Public indoor mask use

APIC also urges the public to heed new guidance from the Centers for Disease Control and Prevention (CDC) about mask wearing in light of new data showing the high transmissibility of the SARS-CoV-2 Delta variant.

APIC mask

Image courtesy APIC

The CDC recently announced that in areas with substantial or high Covid-19 spread, the public needs to return to indoor mask wearing, regardless of whether or not they have been vaccinated. CDC also recommends that all personnel and children in K-12 schools wear masks. Their recommendations are based on new information showing that the Delta variant is substantially more contagious than earlier variants, causes more severe Covid-19 illness, and that infected individuals who are vaccinated may spread it as easily as infected individuals who are not vaccinated.

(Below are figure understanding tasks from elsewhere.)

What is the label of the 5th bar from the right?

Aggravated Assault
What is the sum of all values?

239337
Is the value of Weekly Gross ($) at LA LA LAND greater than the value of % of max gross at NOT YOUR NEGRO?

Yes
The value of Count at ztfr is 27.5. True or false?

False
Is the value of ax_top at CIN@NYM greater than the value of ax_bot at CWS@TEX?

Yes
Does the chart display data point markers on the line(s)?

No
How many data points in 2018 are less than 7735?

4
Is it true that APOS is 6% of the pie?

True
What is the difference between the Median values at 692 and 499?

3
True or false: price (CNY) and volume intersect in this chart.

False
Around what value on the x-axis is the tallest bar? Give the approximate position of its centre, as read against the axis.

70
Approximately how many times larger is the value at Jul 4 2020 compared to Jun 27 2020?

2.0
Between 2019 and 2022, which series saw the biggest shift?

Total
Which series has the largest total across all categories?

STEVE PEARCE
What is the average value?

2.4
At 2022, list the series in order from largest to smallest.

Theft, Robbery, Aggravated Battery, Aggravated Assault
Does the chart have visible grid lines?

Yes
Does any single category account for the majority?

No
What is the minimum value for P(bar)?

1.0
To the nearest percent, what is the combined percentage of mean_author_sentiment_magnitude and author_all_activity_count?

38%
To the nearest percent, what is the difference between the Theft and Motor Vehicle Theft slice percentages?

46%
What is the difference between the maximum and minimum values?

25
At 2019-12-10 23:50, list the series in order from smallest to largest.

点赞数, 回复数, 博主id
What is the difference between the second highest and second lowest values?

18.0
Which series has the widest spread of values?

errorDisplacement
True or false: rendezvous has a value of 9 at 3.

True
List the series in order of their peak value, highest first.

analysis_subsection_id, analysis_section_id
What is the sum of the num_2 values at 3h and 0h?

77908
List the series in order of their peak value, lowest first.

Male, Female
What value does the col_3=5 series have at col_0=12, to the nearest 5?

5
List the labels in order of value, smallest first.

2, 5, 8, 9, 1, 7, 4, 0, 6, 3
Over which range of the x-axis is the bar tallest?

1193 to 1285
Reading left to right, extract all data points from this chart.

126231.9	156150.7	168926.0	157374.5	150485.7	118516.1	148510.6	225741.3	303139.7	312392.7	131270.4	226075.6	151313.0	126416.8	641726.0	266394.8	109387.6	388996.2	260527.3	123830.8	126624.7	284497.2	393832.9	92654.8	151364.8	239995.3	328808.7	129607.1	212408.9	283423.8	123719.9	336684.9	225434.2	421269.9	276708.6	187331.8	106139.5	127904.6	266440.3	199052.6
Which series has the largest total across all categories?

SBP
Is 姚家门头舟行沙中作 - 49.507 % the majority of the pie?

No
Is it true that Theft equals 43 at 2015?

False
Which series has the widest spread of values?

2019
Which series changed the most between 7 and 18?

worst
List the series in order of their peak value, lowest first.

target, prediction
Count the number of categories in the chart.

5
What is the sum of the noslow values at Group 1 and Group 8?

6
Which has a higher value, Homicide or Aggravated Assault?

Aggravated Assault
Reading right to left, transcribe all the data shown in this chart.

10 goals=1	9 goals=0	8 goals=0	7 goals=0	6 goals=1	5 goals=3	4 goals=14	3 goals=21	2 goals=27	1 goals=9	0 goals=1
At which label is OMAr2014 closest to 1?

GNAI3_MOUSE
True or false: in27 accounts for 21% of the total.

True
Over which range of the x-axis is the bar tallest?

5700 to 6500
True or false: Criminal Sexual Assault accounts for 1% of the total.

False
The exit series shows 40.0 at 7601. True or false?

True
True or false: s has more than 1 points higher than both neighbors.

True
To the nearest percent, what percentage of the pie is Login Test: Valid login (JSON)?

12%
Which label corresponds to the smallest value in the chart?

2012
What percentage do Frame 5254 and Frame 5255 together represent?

This may be difficult news for Americans who were vaccinated and had shed their masks indoors in accordance with CDC’s earlier guidance for vaccinated individuals, acknowledges APIC. As public health experts learn more about how Covid-19 spreads, and in particular about the severity of the Delta variant, they will modify guidance accordingly and may recommend new ways to prevent transmission.

APIC urges the public to do their part to keep their communities safe by getting the Covid-19 vaccine, social distancing, and masking appropriately per CDC guidance. The vast majority of severe illness and deaths from Covid-19 are occurring among unvaccinated people. Vaccination is the single most effective strategy we have to stop the spread of Covid-19, and when combined with other prevention methods, can prevent serious disease, hospitalization and death, states APIC.